◆ **EXTRACTED ENTRIES**:
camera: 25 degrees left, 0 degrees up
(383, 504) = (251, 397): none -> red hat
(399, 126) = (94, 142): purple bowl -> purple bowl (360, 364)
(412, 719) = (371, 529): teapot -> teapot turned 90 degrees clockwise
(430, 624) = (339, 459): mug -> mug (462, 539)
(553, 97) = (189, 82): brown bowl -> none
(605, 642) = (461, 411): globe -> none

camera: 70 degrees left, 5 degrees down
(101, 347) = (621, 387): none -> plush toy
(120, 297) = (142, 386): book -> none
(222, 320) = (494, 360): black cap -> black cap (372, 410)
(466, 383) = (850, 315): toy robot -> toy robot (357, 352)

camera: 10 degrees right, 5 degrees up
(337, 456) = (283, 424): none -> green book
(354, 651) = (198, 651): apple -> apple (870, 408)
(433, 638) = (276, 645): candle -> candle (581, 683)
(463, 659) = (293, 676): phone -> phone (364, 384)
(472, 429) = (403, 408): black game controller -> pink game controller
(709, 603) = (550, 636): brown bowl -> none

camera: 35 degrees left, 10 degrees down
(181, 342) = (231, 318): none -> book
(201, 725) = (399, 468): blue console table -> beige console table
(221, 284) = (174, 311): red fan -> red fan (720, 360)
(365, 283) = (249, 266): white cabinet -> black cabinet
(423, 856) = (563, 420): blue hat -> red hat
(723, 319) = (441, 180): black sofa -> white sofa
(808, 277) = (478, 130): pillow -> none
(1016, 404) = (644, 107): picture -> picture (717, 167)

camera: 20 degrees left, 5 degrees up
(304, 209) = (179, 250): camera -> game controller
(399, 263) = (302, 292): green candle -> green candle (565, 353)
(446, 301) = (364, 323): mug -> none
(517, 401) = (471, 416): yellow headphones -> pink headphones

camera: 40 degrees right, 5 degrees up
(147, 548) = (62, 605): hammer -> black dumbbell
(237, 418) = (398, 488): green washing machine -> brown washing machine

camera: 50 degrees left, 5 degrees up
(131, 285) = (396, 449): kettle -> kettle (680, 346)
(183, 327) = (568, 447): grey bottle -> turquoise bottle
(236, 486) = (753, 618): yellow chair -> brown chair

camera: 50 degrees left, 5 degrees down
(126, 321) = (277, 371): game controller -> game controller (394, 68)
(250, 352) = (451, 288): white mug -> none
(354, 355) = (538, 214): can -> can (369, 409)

◆ **EXERCISE**:
Whenever a line in the material above holds the string "down", copy that line in full.

◆ **WRITTEN RESPONSE**:
camera: 70 degrees left, 5 degrees down
camera: 35 degrees left, 10 degrees down
camera: 50 degrees left, 5 degrees down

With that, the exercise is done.